- _Source information_
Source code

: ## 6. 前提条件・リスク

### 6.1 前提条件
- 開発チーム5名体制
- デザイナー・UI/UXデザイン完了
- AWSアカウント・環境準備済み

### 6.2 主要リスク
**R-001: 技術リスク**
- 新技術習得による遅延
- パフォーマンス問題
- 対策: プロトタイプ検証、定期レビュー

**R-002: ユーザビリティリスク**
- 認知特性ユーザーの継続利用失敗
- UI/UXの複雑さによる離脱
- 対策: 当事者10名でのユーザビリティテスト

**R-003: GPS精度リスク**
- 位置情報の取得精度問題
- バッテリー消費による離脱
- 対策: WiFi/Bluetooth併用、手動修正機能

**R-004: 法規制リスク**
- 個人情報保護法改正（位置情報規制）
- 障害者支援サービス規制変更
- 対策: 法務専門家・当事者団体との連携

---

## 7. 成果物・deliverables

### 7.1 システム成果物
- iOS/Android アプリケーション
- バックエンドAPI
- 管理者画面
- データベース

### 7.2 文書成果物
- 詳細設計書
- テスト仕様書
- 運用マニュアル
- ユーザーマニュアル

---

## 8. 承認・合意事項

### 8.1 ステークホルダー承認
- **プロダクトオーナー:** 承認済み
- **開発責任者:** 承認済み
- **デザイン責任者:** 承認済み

- _Work instructions_
Return all the lines above exactly as given.

- _Response_
Source code

: ## 6. 前提条件・リスク

### 6.1 前提条件
- 開発チーム5名体制
- デザイナー・UI/UXデザイン完了
- AWSアカウント・環境準備済み

### 6.2 主要リスク
**R-001: 技術リスク**
- 新技術習得による遅延
- パフォーマンス問題
- 対策: プロトタイプ検証、定期レビュー

**R-002: ユーザビリティリスク**
- 認知特性ユーザーの継続利用失敗
- UI/UXの複雑さによる離脱
- 対策: 当事者10名でのユーザビリティテスト

**R-003: GPS精度リスク**
- 位置情報の取得精度問題
- バッテリー消費による離脱
- 対策: WiFi/Bluetooth併用、手動修正機能

**R-004: 法規制リスク**
- 個人情報保護法改正（位置情報規制）
- 障害者支援サービス規制変更
- 対策: 法務専門家・当事者団体との連携

---

## 7. 成果物・deliverables

### 7.1 システム成果物
- iOS/Android アプリケーション
- バックエンドAPI
- 管理者画面
- データベース

### 7.2 文書成果物
- 詳細設計書
- テスト仕様書
- 運用マニュアル
- ユーザーマニュアル

---

## 8. 承認・合意事項

### 8.1 ステークホルダー承認
- **プロダクトオーナー:** 承認済み
- **開発責任者:** 承認済み
- **デザイン責任者:** 承認済み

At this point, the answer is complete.